What happens to the differential dz when you take the absolute value inside the integral?
What happened to your pre factor of 1/(2πi)?
What is |s^2| on the unit circle?

 

[Bashyboy]

What happens to the differential dz when you take the absolute value inside the integral?

hmmm...I am not sure...$|dz| = \sqrt{(dx)^2 +(dy)^2}$?

What happened to your pre factor of 1/(2πi)?

Ah! I always seem to neglect that portion.

What is |s^2| on the unit circle?

$|s^2| = |s|^2$ but $|s| \le 1$ so $|s^2| \le 1$

 

[Orodruin]

hmmm...I am not sure...$|dz| = \sqrt{(dx)^2 +(dy)^2}$?

Yes, you must take the absolute value also of the differential. I am assuming you are using z = x + iy here.

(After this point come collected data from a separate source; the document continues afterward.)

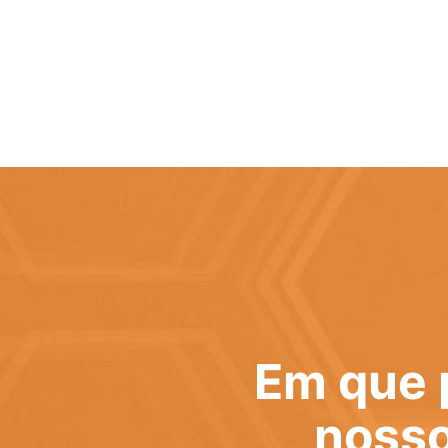
Em que 
nosso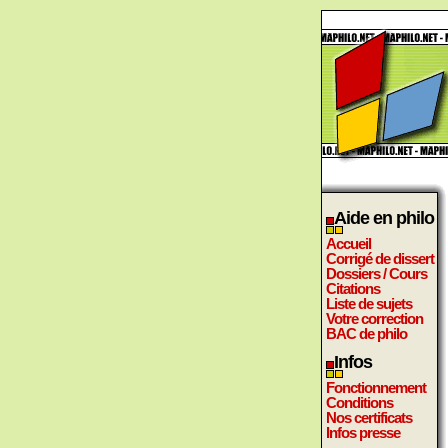
Aide en philo
Accueil
Corrigé de dissert
Dossiers / Cours
Citations
Liste de sujets
Votre correction
BAC de philo
Infos
Fonctionnement
Conditions
Nos certificats
Infos presse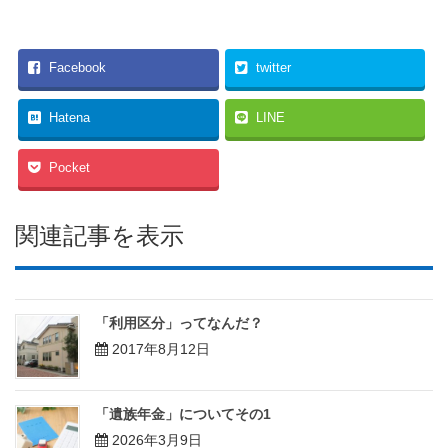
Facebook
twitter
Hatena
LINE
Pocket
関連記事を表示
「利用区分」ってなんだ？
2017年8月12日
「遺族年金」についてその1
2026年3月9日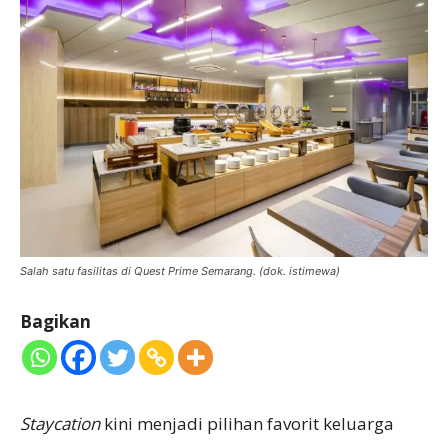
Salah satu fasilitas di Quest Prime Semarang. (dok. istimewa)
Bagikan
Staycation
kini menjadi pilihan favorit keluarga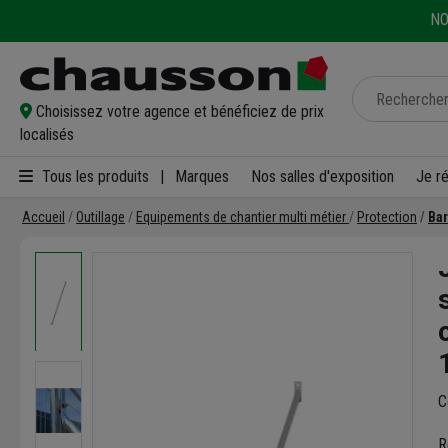
NO
Choisissez votre agence et bénéficiez de prix
localisés
Tous les produits
|
Marques
Nos salles d'exposition
Je r
Accueil
Outillage
Equipements de chantier multi métier
Protection
Bar
C
R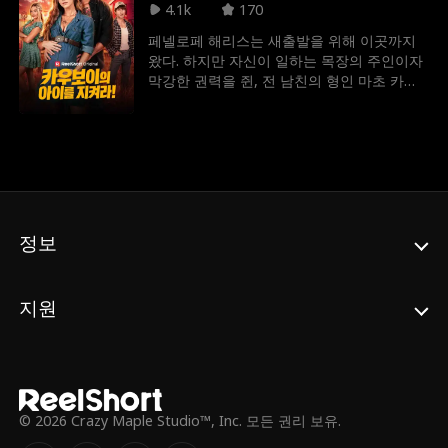
4.1k
170
페넬로페 해리스는 새출발을 위해 이곳까지
왔다. 하지만 자신이 일하는 목장의 주인이자
막강한 권력을 쥔, 전 남친의 형인 마초 카우
보이 녹스 그랜트의 아이를 갖고 만다. 이제
페넬로페는 자신을 위해서라면 세상이라도
불태울 남자와 오직 파멸만을 바라는 전 남친
사이에 얽히고 마는데...
정보
지원
© 2026 Crazy Maple Studio™, Inc. 모든 권리 보유.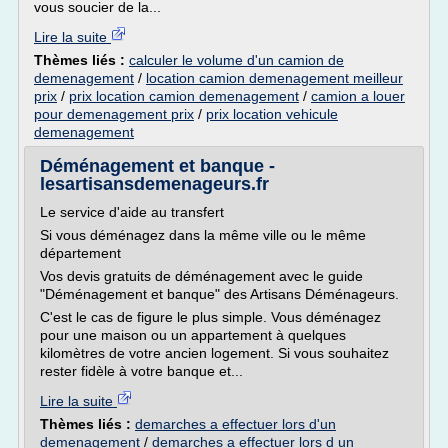
vous soucier de la...
Lire la suite
Thèmes liés :
calculer le volume d'un camion de
demenagement
/
location camion demenagement meilleur
prix
/
prix location camion demenagement
/
camion a louer
pour demenagement prix
/
prix location vehicule
demenagement
Déménagement et banque -
lesartisansdemenageurs.fr
Le service d'aide au transfert
Si vous déménagez dans la même ville ou le même
département
Vos devis gratuits de déménagement avec le guide
"Déménagement et banque" des Artisans Déménageurs.
C'est le cas de figure le plus simple. Vous déménagez
pour une maison ou un appartement à quelques
kilomètres de votre ancien logement. Si vous souhaitez
rester fidèle à votre banque et...
Lire la suite
Thèmes liés :
demarches a effectuer lors d'un
demenagement
/
demarches a effectuer lors d un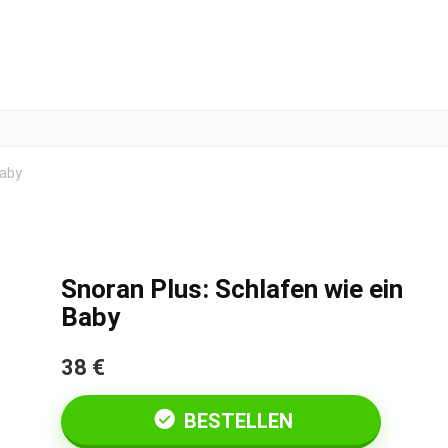
Baby
Snoran Plus: Schlafen wie ein
Baby
38 €
BESTELLEN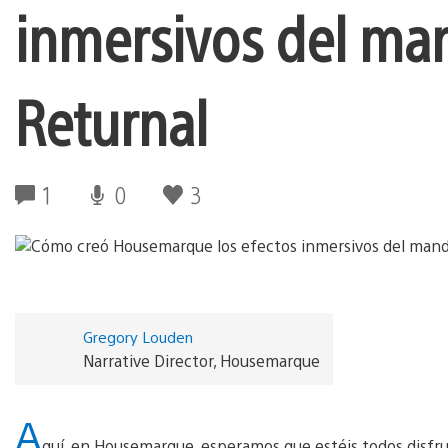
inmersivos del ma
Returnal
1
0
3
Gregory Louden
Narrative Director, Housemarque
A
quí, en Housemarque, esperamos que estéis todos disf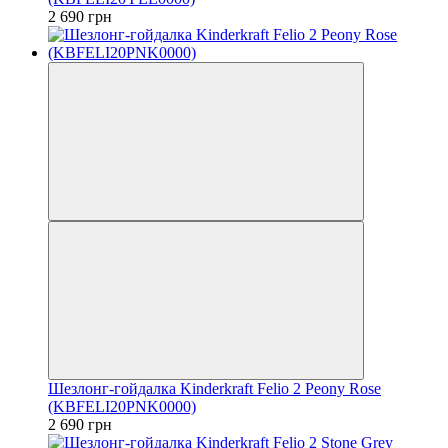
2 690 грн
Шезлонг-гойдалка Kinderkraft Felio 2 Peony Rose
(KBFELI20PNK0000)
2 690 грн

$|s^2| = |s|^2$ but $|s| \le 1$ so $|s^2| \le 1$

No, we are on the curve that is the unit circle, not in the unit disk (which is an area and not a curve).

 

[Bashyboy]

No, we are on the curve that is the unit circle, not in the unit disk (which is an area and not a curve).

Ah, of course. So $|s^2|$ would be $1$ on the unit circle.

 

[Orodruin]

Ah, of course. So $|s^2|$ would be $1$ on the unit circle.

Correct. Putting these pieces together, you should now be essentially done.